The job is to find each line of the records below that includes the word "Libraries" and copy it.
*** Information given Section Begins ***
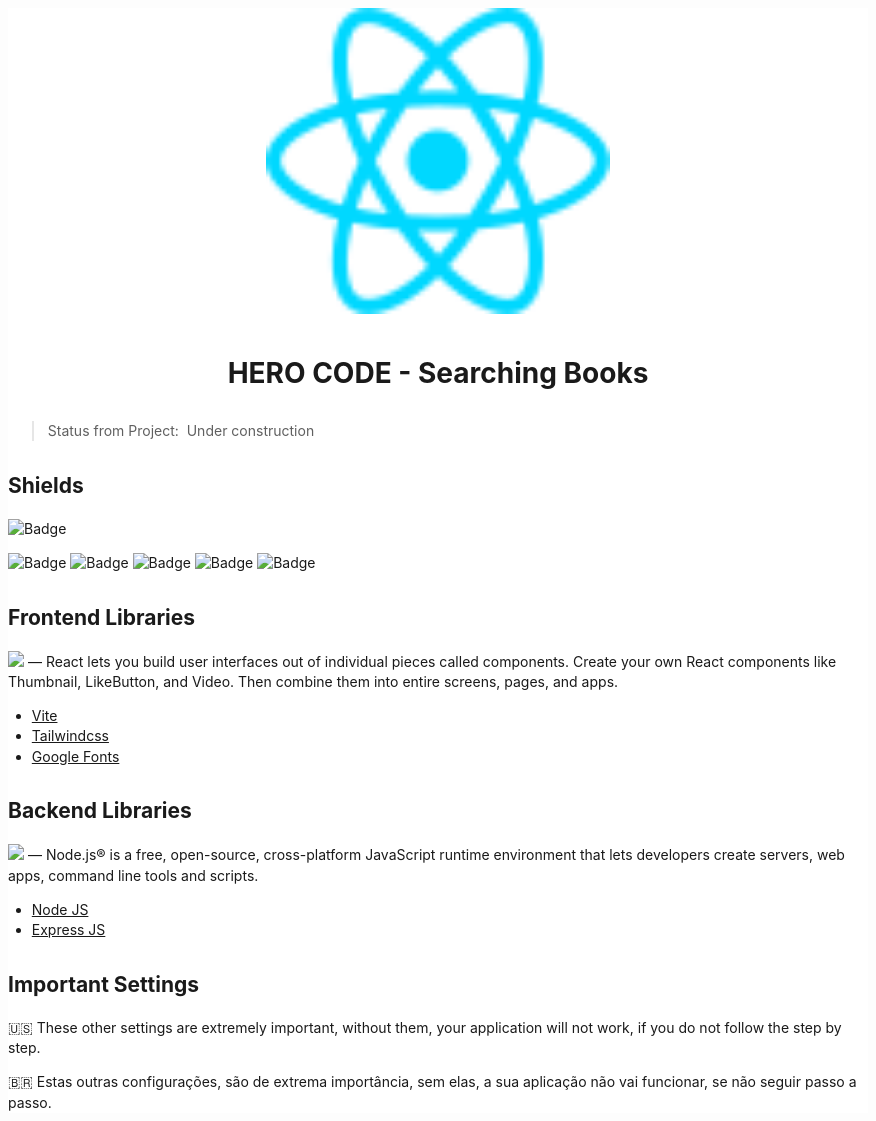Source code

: <h1 align="center">
<img src="./frontend/src/assets/react.svg" width="40%" />
<br />

HERO CODE - Searching Books

</h1>

> Status from Project: <img src="https://drive.google.com/uc?export=view&id=1Tak2fjuusuwdzNI_rwhPqLHGVLVKNTm1" alt="" width="32" border="0" /> Under construction <img src="https://drive.google.com/uc?export=view&id=1Tak2fjuusuwdzNI_rwhPqLHGVLVKNTm1" alt="" width="32" border="0" />

## Shields

![Badge](https://img.shields.io/static/v1?label=reactnative&message=FrameWork&color=blue&style=for-the-badge&logo=REACT)

![Badge](https://img.shields.io/github/issues/humbertoromanojr/hero-code?logo=visual-studio-code&style=plastic&logo=appveyor)
![Badge](https://img.shields.io/github/forks/humbertoromanojr/hero-code)
![Badge](https://img.shields.io/github/stars/humbertoromanojr/hero-code)
![Badge](https://img.shields.io/github/license/humbertoromanojr/hero-code)
![Badge](https://img.shields.io/twitter/url?url=https%3A%2F%2Fgithub.com%2Fhumbertoromanojr%2Fhero-code)

## Frontend Libraries

<img src="https://img.shields.io/badge/React-20232A?style=for-the-badge&logo=react&logoColor=61DAFB" /> — React lets you build user interfaces out of individual pieces called components. Create your own React components like Thumbnail, LikeButton, and Video. Then combine them into entire screens, pages, and apps.

- [Vite](https://vitejs.dev/guide/)
- [Tailwindcss](https://tailwindcss.com/docs/installation)
- [Google Fonts](https://fonts.google.com/)

## Backend Libraries

<img src="https://img.shields.io/badge/Node.js-43853D?style=for-the-badge&logo=node.js&logoColor=white" /> — Node.js® is a free, open-source, cross-platform JavaScript runtime environment that lets developers create servers, web apps, command line tools and scripts.
<br />

- [Node JS](https://nodejs.org/en/download/package-manager)
- [Express JS](https://expressjs.com/pt-br/starter/installing.html)

## Important Settings

🇺🇸
These other settings are extremely important, without them, your application will not work, if you do not follow the step by step.

🇧🇷
Estas outras configurações, são de extrema importância, sem elas, a sua aplicação não vai funcionar, se não seguir passo a passo.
*** Information given Section Ends ***
• Solution to this exercise:
## Frontend Libraries
## Backend Libraries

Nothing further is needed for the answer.